===== Page extract

The Committee received a presentation from the Health Improvement Officer in relation to an overview into Mental Health.
The presentation provided Members with statistical information in relation to how people’s mental health was a widespread and common issue, affecting individuals from all walks of life yet people remained reluctant to talk about it. Mental health problems could affect a person’s physical health, leading to long term health issues. One in four people experienced problems annually with one in six experiencing common problems in any given week e.g. anxiety or depression. Women were more likely to have suicidal thoughts and make suicide attempts but men were three times more likely to take their own life.
Members were informed that the statistical information was collated prior to the pandemic and only related to individuals over the age of sixteen, living in private housing in England, noting that it excluded a number of groups of people and those currently in hospital, prison, sheltered housing or homeless.

==========
===== Study material

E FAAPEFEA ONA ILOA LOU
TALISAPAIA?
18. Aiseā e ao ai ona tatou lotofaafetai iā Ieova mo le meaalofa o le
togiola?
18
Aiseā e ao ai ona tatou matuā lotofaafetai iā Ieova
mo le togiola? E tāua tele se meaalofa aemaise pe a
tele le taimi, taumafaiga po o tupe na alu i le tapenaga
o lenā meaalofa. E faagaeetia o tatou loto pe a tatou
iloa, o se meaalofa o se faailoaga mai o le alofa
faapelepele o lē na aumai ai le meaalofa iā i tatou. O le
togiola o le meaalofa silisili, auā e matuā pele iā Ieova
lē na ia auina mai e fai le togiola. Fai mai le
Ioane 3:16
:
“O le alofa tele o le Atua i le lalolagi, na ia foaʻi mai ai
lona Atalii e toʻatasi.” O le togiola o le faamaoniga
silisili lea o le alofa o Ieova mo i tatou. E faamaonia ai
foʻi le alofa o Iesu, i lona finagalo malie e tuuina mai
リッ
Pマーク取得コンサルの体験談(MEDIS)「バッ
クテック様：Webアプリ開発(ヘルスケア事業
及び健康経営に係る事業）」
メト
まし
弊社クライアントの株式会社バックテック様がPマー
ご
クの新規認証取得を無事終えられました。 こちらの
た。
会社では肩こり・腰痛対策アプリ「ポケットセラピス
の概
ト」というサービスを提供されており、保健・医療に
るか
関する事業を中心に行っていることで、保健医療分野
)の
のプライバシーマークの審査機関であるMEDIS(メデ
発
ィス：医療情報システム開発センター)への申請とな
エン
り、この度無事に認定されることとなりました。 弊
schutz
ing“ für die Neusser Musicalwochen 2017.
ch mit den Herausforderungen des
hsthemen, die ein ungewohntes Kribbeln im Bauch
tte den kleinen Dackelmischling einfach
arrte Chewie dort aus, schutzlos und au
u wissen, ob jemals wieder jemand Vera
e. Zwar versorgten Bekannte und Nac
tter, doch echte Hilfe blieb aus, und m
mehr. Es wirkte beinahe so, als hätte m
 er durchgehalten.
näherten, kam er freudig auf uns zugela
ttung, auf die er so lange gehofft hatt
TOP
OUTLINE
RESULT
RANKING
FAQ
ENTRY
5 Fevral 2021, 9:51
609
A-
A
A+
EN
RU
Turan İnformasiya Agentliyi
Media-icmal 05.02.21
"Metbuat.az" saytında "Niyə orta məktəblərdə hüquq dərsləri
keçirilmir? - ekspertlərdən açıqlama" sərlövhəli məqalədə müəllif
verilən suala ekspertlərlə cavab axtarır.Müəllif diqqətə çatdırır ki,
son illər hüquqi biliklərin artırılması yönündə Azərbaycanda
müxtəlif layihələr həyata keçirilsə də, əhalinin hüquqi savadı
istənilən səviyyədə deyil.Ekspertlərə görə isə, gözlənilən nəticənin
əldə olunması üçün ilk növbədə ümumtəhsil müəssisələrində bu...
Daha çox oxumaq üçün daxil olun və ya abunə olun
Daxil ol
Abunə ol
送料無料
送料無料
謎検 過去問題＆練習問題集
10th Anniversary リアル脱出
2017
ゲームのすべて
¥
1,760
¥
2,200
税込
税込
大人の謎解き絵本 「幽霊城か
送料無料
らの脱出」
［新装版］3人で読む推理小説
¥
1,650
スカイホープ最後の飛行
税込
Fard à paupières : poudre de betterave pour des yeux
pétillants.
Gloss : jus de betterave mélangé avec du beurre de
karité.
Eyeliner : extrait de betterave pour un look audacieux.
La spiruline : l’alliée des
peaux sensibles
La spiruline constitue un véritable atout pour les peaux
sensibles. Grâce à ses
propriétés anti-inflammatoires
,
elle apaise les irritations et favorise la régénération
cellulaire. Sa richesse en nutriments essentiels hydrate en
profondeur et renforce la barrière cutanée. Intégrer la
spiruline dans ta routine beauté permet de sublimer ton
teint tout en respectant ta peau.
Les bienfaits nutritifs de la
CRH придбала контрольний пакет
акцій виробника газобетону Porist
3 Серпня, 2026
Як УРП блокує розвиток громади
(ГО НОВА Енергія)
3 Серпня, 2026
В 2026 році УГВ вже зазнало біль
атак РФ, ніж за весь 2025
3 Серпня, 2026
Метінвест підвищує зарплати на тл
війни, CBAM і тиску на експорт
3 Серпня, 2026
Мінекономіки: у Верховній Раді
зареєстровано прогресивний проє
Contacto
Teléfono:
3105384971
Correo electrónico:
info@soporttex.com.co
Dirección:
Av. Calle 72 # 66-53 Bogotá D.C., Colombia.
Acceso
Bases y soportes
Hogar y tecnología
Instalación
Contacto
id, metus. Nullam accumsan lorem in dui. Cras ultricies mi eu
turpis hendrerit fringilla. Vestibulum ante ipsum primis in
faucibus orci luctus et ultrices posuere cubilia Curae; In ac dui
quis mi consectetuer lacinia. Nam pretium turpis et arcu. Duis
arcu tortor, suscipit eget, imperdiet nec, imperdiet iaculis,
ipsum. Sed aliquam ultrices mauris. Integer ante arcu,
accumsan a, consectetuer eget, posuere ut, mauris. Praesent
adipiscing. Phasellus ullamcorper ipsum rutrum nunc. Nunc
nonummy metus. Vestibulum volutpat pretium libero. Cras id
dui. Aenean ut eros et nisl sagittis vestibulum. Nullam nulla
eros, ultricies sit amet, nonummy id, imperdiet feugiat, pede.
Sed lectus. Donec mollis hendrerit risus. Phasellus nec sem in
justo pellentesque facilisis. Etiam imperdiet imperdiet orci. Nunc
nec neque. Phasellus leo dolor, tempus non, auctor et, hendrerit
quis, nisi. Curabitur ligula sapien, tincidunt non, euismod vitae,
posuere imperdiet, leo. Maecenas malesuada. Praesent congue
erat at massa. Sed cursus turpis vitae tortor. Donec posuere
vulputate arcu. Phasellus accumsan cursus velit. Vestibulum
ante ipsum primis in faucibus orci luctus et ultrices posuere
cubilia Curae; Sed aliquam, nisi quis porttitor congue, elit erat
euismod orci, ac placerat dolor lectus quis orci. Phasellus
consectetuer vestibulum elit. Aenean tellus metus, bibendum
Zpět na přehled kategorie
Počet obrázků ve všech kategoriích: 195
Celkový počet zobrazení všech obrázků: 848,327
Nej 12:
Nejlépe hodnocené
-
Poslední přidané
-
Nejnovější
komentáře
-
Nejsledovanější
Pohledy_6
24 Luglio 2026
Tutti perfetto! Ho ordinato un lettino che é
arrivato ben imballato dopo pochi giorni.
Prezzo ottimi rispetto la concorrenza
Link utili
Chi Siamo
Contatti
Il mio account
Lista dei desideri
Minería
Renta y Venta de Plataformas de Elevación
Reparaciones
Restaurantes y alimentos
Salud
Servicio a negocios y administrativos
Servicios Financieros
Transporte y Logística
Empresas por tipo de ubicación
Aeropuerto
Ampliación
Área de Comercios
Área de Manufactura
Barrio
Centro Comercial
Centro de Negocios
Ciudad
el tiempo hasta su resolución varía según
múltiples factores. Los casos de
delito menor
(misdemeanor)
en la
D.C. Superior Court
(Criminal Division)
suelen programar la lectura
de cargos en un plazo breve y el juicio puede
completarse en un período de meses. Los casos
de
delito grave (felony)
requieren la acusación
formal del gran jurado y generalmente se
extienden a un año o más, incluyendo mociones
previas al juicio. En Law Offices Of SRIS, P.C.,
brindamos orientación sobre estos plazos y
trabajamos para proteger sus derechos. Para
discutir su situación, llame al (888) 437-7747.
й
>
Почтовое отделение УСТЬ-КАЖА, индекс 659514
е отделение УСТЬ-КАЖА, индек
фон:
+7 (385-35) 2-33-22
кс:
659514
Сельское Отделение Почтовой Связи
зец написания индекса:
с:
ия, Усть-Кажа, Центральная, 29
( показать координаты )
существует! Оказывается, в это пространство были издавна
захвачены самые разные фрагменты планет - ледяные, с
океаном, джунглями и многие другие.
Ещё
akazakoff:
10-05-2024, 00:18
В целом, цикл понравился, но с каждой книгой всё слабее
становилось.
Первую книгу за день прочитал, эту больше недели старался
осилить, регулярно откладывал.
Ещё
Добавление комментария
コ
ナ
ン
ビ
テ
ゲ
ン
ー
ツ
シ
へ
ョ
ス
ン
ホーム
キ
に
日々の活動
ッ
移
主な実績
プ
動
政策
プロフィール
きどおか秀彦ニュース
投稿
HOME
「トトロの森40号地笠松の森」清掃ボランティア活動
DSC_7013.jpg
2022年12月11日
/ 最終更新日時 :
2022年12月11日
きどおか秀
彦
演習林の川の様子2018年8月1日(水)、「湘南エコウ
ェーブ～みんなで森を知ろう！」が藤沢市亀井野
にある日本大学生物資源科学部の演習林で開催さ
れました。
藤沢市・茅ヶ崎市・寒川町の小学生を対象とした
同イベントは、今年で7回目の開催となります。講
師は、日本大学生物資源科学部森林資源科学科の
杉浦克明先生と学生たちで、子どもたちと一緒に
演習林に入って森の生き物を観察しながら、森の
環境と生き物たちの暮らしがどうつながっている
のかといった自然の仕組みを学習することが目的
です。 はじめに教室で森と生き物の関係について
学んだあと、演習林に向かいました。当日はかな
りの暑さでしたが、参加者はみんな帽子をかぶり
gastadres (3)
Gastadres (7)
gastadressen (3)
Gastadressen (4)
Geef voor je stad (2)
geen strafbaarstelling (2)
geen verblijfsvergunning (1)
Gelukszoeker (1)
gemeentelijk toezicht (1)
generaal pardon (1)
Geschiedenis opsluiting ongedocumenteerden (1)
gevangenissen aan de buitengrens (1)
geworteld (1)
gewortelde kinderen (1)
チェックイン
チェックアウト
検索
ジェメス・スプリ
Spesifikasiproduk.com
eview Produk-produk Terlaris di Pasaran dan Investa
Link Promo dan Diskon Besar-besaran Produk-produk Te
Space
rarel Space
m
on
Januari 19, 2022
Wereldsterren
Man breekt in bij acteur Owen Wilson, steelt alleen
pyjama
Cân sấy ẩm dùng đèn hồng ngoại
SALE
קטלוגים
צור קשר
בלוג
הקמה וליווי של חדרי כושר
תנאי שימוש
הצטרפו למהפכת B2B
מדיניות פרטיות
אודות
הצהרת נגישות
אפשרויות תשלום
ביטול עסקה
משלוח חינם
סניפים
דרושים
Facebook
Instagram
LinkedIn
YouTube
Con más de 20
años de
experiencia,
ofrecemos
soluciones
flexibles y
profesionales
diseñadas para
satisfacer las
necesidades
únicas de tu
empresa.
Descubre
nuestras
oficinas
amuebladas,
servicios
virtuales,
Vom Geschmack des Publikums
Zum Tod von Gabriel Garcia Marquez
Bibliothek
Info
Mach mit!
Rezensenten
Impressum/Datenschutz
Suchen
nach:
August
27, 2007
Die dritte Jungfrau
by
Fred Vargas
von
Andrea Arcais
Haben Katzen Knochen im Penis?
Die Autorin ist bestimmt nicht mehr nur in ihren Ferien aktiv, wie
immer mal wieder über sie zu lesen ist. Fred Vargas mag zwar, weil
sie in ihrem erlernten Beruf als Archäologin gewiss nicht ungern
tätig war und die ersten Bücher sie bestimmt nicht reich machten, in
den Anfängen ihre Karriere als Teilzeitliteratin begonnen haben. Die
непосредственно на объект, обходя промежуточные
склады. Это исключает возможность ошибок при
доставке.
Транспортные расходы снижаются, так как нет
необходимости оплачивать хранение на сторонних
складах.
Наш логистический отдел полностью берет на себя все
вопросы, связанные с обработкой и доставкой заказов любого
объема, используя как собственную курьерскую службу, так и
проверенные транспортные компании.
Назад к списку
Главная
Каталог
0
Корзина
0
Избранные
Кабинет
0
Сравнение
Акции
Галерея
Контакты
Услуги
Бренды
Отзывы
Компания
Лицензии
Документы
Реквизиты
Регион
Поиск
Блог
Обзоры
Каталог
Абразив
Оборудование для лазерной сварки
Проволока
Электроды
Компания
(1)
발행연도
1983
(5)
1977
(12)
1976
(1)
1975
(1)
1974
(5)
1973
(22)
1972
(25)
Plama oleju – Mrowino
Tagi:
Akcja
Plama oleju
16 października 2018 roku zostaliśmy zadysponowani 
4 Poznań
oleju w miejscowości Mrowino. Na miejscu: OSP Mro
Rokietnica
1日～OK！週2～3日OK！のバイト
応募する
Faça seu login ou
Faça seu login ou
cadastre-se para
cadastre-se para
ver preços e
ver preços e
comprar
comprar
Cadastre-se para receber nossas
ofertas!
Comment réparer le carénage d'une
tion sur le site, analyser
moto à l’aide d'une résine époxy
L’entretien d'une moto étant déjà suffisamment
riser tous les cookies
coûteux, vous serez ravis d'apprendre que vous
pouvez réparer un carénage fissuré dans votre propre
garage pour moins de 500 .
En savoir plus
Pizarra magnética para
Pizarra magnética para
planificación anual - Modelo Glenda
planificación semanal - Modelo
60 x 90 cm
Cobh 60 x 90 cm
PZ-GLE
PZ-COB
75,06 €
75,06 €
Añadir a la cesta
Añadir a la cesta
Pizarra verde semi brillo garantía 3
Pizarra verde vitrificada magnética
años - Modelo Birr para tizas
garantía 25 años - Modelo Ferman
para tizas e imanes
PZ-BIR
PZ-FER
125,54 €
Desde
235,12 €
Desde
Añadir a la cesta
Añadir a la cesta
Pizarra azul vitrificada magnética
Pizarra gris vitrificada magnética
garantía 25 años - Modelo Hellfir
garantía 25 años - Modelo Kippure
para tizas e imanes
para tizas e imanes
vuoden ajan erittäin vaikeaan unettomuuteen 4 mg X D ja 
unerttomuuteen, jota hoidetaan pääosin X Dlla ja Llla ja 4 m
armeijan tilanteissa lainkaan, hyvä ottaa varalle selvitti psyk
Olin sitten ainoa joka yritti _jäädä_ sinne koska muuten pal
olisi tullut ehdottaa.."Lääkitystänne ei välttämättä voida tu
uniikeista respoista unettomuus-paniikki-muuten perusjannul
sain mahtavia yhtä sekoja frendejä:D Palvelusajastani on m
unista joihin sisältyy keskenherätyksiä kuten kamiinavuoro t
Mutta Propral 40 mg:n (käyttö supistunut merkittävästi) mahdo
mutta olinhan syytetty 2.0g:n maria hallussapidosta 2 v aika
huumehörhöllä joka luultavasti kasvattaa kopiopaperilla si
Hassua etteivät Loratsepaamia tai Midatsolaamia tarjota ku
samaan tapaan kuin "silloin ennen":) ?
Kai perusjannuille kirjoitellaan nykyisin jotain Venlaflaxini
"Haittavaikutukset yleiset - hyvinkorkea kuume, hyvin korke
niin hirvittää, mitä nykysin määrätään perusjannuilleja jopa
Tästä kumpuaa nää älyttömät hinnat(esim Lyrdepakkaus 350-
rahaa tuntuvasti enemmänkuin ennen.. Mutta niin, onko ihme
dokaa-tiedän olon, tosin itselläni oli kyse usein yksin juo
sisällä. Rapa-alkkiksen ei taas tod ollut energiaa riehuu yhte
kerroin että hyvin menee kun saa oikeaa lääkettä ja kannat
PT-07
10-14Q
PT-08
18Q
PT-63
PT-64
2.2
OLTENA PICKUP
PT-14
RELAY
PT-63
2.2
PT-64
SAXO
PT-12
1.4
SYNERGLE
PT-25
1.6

==========

Work instructions: In the mental health overview, begin at the words "The Committee received" and stop after "their own life.". Reproduce that part with "Health Improvement Officer" changed to "Public Health Officer".

Output:
The Committee received a presentation from the Public Health Officer in relation to an overview into Mental Health.
The presentation provided Members with statistical information in relation to how people’s mental health was a widespread and common issue, affecting individuals from all walks of life yet people remained reluctant to talk about it. Mental health problems could affect a person’s physical health, leading to long term health issues. One in four people experienced problems annually with one in six experiencing common problems in any given week e.g. anxiety or depression. Women were more likely to have suicidal thoughts and make suicide attempts but men were three times more likely to take their own life.